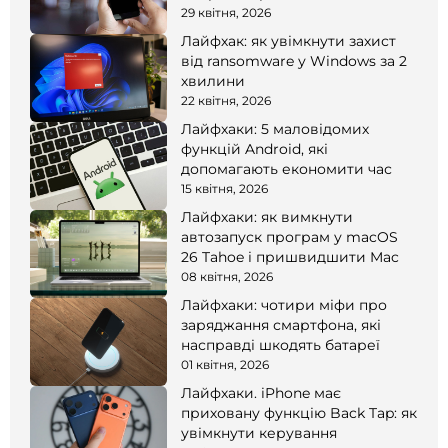
смартфоні
29 квітня, 2026
Лайфхак: як увімкнути захист
від ransomware у Windows за 2
хвилини
22 квітня, 2026
Лайфхаки: 5 маловідомих
функцій Android, які
допомагають економити час
15 квітня, 2026
Лайфхаки: як вимкнути
автозапуск програм у macOS
26 Tahoe і пришвидшити Mac
08 квітня, 2026
Лайфхаки: чотири міфи про
заряджання смартфона, які
насправді шкодять батареї
01 квітня, 2026
Лайфхаки. iPhone має
приховану функцію Back Tap: як
увімкнути керування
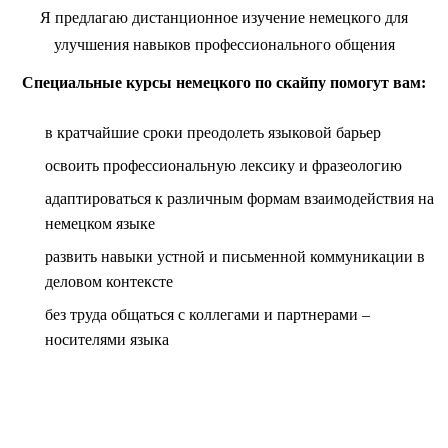
Я предлагаю дистанционное изучение немецкого для
улучшения навыков профессионального общения
Специальные курсы немецкого по скайпу помогут вам:
в кратчайшие сроки преодолеть языковой барьер
освоить профессиональную лексику и фразеологию
адаптироваться к различным формам взаимодействия на
немецком языке
развить навыки устной и письменной коммуникации в
деловом контексте
без труда общаться с коллегами и партнерами –
носителями языка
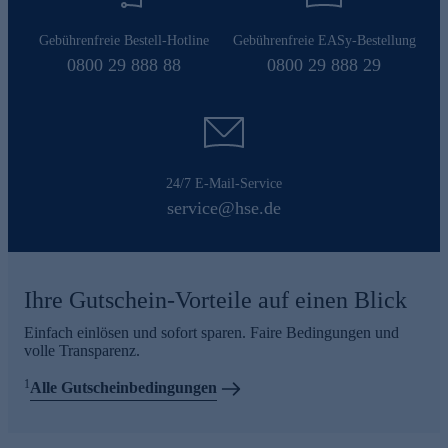
Gebührenfreie Bestell-Hotline
Gebührenfreie EASy-Bestellung
0800 29 888 88
0800 29 888 29
24/7 E-Mail-Service
service@hse.de
Ihre Gutschein-Vorteile auf einen Blick
Einfach einlösen und sofort sparen. Faire Bedingungen und
volle Transparenz.
1
Alle Gutscheinbedingungen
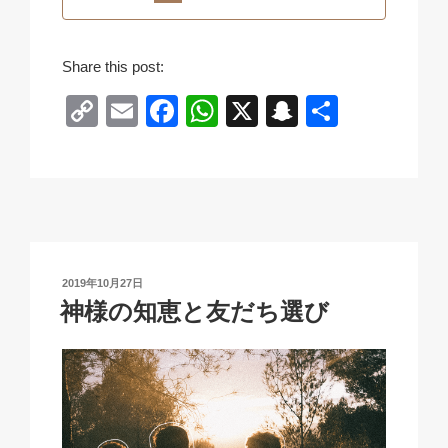
Share this post:
C
E
F
W
X
S
共
o
m
a
h
n
有
p
ail
c
at
a
y
e
s
p
Li
b
A
c
n
o
p
h
投
2019年10月27日
k
o
p
at
稿
神様の知恵と友だち選び
日:
k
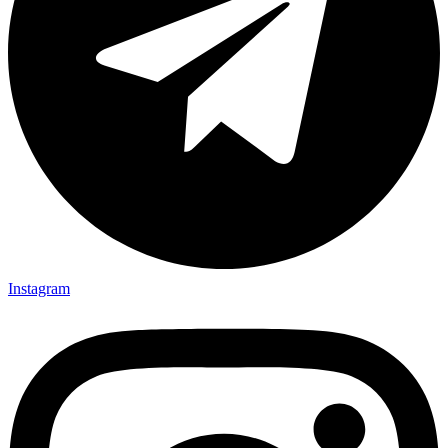
Instagram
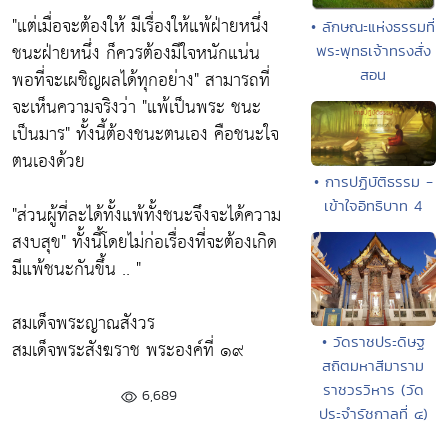
"แต่เมื่อจะต้องให้ มีเรื่องให้แพ้ฝ่ายหนึ่ง
• ลักษณะแห่งธรรมที่
ชนะฝ่ายหนึ่ง ก็ควรต้องมีใจหนักแน่น
พระพุทธเจ้าทรงสั่ง
สอน
พอที่จะเผชิญผลได้ทุกอย่าง"
สามารถที่
จะเห็นความจริงว่า
"แพ้เป็นพระ ชนะ
เป็นมาร"
ทั้งนี้ต้องชนะตนเอง คือชนะใจ
ตนเองด้วย
• การปฏิบัติธรรม -
เข้าใจอิทธิบาท 4
"ส่วนผู้ที่ละได้ทั้งแพ้ทั้งชนะจึงจะได้ความ
สงบสุข"
ทั้งนี้โดยไม่ก่อเรื่องที่จะต้องเกิด
มีแพ้ชนะกันขึ้น .. "
สมเด็จพระญาณสังวร
• วัดราชประดิษฐ
สมเด็จพระสังฆราช พระองค์ที่ ๑๙
สถิตมหาสีมาราม
ราชวรวิหาร (วัด
6,689
ประจำรัชกาลที่ ๔)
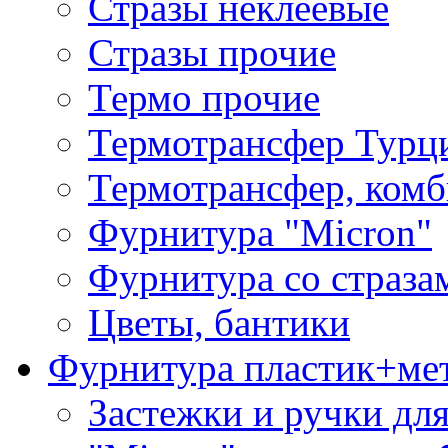
Стразы неклеевые
Стразы прочие
Термо прочие
Термотрансфер Турц
Термотрансфер, комб
Фурнитура "Micron"
Фурнитура со страза
Цветы, бантики
Фурнитура пластик+ме
Застежки и ручки дл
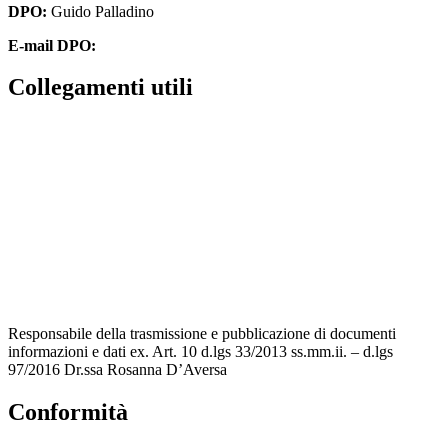
DPO:
Guido Palladino
E-mail DPO:
guido.palladino.dpo@gmail.com
Collegamenti utili
Contatti
MIUR
Accesso Civico
Amministrazione Trasparente
Albo Online
Scuola in Chiaro
Responsabile della trasmissione e pubblicazione di documenti
informazioni e dati ex. Art. 10 d.lgs 33/2013 ss.mm.ii. – d.lgs
97/2016 Dr.ssa Rosanna D’Aversa
Conformità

-=-=-=-=-

**Aim of the exercise**
Only the lines from the start of the records through the line containing "заряджання смартфона, які" should be repeated, word for word, with the pictures left out.

**Exercise answer**
смартфоні
29 квітня, 2026
Лайфхак: як увімкнути захист
від ransomware у Windows за 2
хвилини
22 квітня, 2026
Лайфхаки: 5 маловідомих
функцій Android, які
допомагають економити час
15 квітня, 2026
Лайфхаки: як вимкнути
автозапуск програм у macOS
26 Tahoe і пришвидшити Mac
08 квітня, 2026
Лайфхаки: чотири міфи про
заряджання смартфона, які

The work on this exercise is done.